[Stored data entries]
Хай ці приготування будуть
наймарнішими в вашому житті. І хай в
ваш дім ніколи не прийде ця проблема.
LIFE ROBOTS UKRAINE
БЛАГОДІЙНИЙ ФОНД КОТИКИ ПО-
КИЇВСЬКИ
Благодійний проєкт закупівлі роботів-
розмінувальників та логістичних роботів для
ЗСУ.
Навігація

--

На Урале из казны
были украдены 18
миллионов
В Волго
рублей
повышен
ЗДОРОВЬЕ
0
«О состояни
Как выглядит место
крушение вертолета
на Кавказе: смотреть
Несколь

...

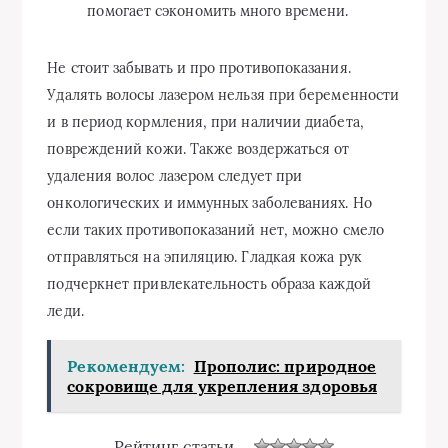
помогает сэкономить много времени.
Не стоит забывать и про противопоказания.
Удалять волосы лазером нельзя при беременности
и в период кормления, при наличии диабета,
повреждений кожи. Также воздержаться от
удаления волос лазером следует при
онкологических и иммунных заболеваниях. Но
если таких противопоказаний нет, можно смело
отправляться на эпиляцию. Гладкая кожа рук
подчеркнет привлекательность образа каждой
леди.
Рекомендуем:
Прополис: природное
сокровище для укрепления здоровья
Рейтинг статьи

- Instructions to follow: Which lines of the data above contain the string "роботів"? Return each of those lines in full, treating uppercase and lowercase as different.

- Solution for this exercise:
Благодійний проєкт закупівлі роботів-
розмінувальників та логістичних роботів для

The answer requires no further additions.